If airline A (no A-plan) buys or merges with airline B (with A-plan), what happens to the A-plan? Anyone experienced this? Did it happen with Delta/NW or will it happen with UA/CO?
Thanks
Concerned and curious
Here is how I understand it. CAL has an A plan (defined benefit) traditional pension which contributions have been frozen. They also have a B plan (defined contribution). Most of the new hires 2005 and later don't even have a A fund.
In the case of a merger and a JCBA, they will most likely spin off the A fund to a third party, unless they negotiate an A fund for all 13,000 new UAL pilots. In the event that the A fund is managed by a third party, it is highly unlikely the lump sum option would remain. Most guys sitting on the fence will probably take a real long hard look at the annuity versus the lump sum and decide if a few more years/months is worth it. This is how it was explained to me by a ALPA retirement guy who really knows his stuff. Most guys I know past 60 have said once the trigger on a merger has been pulled, they'd retire.

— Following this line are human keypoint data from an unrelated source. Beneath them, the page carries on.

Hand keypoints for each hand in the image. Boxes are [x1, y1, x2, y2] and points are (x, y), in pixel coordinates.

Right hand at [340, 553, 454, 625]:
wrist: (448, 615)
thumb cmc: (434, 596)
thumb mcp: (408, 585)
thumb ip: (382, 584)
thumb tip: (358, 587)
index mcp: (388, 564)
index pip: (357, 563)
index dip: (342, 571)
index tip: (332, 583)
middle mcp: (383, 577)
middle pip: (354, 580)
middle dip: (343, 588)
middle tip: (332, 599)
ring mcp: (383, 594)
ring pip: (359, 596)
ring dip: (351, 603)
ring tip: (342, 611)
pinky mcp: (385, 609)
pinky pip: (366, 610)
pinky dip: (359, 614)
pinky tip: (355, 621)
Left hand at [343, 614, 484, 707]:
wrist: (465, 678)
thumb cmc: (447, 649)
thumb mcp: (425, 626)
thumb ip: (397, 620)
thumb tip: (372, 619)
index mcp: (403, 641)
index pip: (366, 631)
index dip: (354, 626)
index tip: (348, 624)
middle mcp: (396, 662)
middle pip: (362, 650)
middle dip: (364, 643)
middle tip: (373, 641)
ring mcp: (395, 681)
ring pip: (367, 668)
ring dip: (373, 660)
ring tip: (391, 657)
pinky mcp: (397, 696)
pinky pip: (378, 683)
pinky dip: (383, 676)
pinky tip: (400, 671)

Distribution Restrictions for Underfunded Plans. Annual distributions to a participant may not exceed the periodic payment that would be payable under a single life annuity (plus any Social Security supplements) under a plan with a funded ratio less than 60%. [IRC §436(d), added by PPA §113] In particular, a plan participant would not be permitted to receive a lump sum distribution of the full value of accrued benefits. If the funded ratio is at least 60% but less than 80%, the permissible distribution can be the lesser of 50% of the unrestricted distribution or the present value of the benefit guaranteed by the PBGC, but only one such distribution may be made in any two consecutive years during which the distribution restrictions apply. If the plan is maintained by an employer in bankruptcy, the funded ratio threshold is increased to 100%, with no special rule permitting payment above the floor level. Also note that the new distribution restrictions do not eliminate nor preempt similar distribution restrictions applicable to the highest 25 paid employees if the plan’s funded ratio is less than 110%, as prescribed under Treasury Reg. §1.401(a)(4)-5(b).

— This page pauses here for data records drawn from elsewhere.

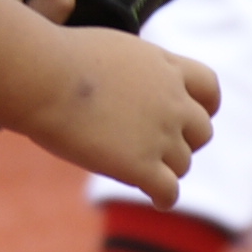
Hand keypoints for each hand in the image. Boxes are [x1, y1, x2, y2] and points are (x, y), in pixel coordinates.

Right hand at [14, 26, 218, 207]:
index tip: (192, 115)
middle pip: (202, 130)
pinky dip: (165, 197)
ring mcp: (160, 133)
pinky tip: (157, 200)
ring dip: (167, 169)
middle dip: (185, 141)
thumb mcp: (111, 50)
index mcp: (164, 66)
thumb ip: (132, 70)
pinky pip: (169, 191)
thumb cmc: (58, 59)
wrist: (42, 77)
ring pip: (183, 163)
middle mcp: (172, 99)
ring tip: (144, 173)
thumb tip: (124, 85)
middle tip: (160, 149)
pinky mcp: (142, 165)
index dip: (205, 105)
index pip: (209, 87)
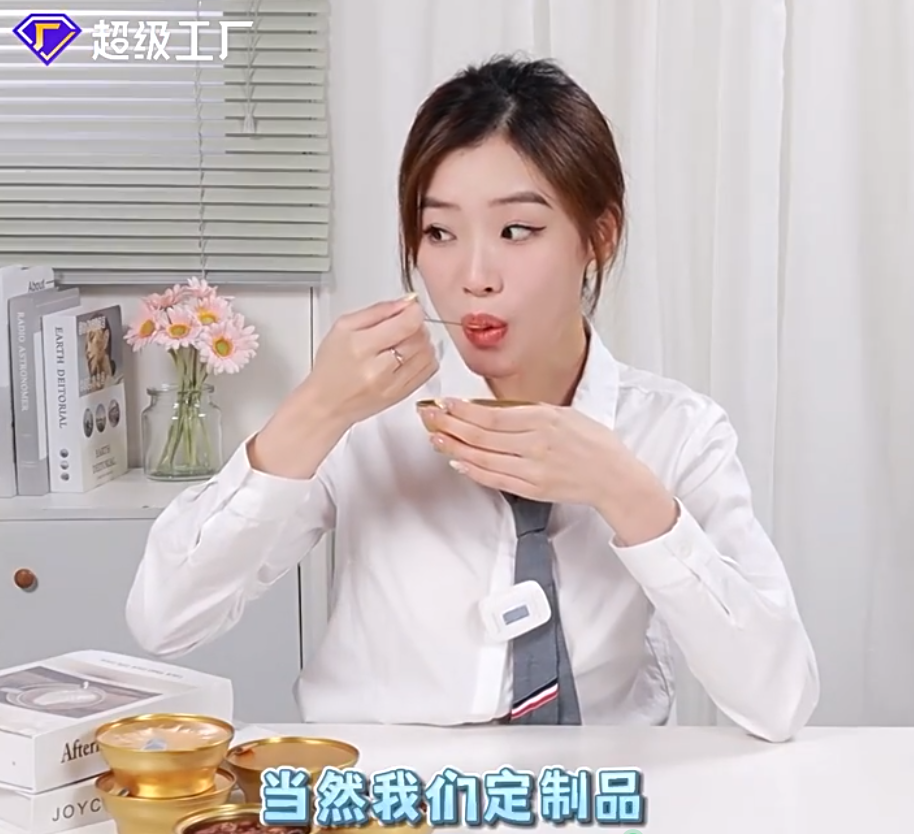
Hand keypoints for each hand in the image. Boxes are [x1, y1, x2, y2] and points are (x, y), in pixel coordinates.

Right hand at [250, 295, 436, 478]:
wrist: (327, 404)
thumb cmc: (332, 366)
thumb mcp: (344, 327)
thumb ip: (378, 311)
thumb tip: (406, 302)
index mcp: (362, 346)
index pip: (407, 324)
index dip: (414, 312)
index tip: (410, 309)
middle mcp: (380, 368)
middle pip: (419, 337)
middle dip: (415, 325)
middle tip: (402, 325)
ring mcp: (394, 384)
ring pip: (427, 352)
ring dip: (421, 341)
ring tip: (403, 341)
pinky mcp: (403, 394)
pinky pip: (429, 370)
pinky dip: (425, 357)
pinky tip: (410, 356)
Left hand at [422, 399, 677, 544]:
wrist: (613, 477)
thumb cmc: (592, 442)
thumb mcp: (563, 413)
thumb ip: (527, 411)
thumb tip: (488, 408)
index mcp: (544, 420)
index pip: (492, 414)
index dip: (463, 410)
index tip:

For purposes of the distribution restriction triggers, the funded ratio is adjusted by adding the amount of annuity purchases for nonhighly compensated employees during the preceding 2 plan years to both the numerator and denominator of the funded ratio. If the funded ratio exceeds 100% (phased in from 92% beginning in 2008) without reducing plan assets by the plan’s credit balances, then the distribution restrictions do not apply. Conversely, if the plan’s funded ratio without reducing assets by credit balance is less than 100%, but would exceed the distribution restriction funded ratio threshold without the credit balance reduction, then the employer is forced to reduce the credit balance to the extent necessary to avoid the distribution restriction.
The distribution restrictions do not apply to any plan under which all accruals have been frozen since 9/1/2005, regardless of the plan’s funded ratio. These rules apply beginning in 2008, with a delayed effective date applicable to collectively bargained plans.